While the idea of using a function to create a nested namespace is neat, it makes creating arrays harder:

import marray
import numpy as np

xp = marray.masked_array(np)

a = xp.asarray(np.arange(10))
a.mask[...] = np.arange(10) % 2 == 0

What I'd like to have (but don't quite know how easy it is to support, nor if it actually is a good idea) is something like this:

import marray
import numpy as np

a = marray.MaskedArray(data=np.arange(10), mask=np.arange(10) % 2 == 0)
xp = a.__array_namespace__()  # nested namespace

Alternatively, this could also work (since the Array API doesn't forbid adding non-standard things to the namespace):

xp = marray.masked_array(np)
a = xp.MaskedArray(data=np.arange(10), mask=np.arange(10) % 2 == 0)

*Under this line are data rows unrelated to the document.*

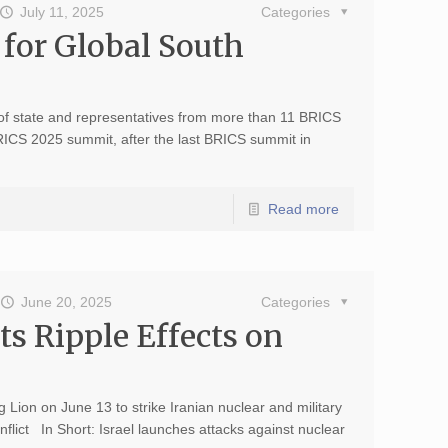
July 11, 2025
Categories
 for Global South
of state and representatives from more than 11 BRICS
BRICS 2025 summit, after the last BRICS summit in
Read more
June 20, 2025
Categories
its Ripple Effects on
g Lion on June 13 to strike Iranian nuclear and military
onflict In Short: Israel launches attacks against nuclear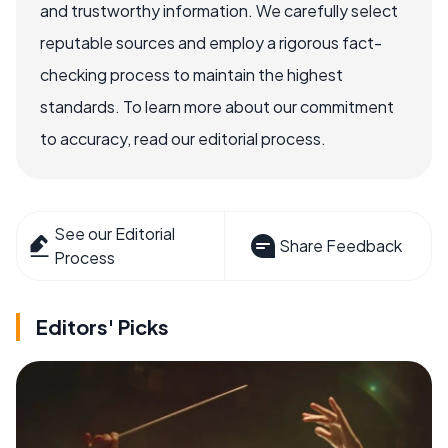
and trustworthy information. We carefully select
reputable sources and employ a rigorous fact-
checking process to maintain the highest
standards. To learn more about our commitment
to accuracy, read our editorial process.
See our Editorial
Share Feedback
Process
Editors' Picks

However, I would imagine that this makes creating / composing arrays a bit harder. And since we don't subclass arrays classes anymore, maybe we don't even need the dynamic namespace (and thus the meta-programming)?

mdhaber commented 1 day ago

Your second example should work. And asarray also accepts the mask. Have you tried

import marray
import numpy as np

xp = marray.masked_array(np)
a = xp.asarray(np.arange(10), mask=(np.arange(10) % 2 == 0))

?

Currently mask doesn't appear in the documentation, because it's just copied from NumPy, but that can come later.

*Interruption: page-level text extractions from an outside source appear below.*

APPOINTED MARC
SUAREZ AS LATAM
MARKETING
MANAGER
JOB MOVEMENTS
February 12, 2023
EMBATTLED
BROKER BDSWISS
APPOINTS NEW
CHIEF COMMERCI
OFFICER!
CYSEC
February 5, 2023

keewis commented 1 day ago

That's interesting, I totally missed that. I was under the (quite possibly mistaken?) assumption that the Array API didn't allow adding additional arguments, so I didn't even bother to check.

mdhaber commented 1 day ago

I'm not certain whether the standard disallows that sort of thing, but NumPy 2.1 asarray has an order argument that is not in the standard. I'm sure there are many more examples.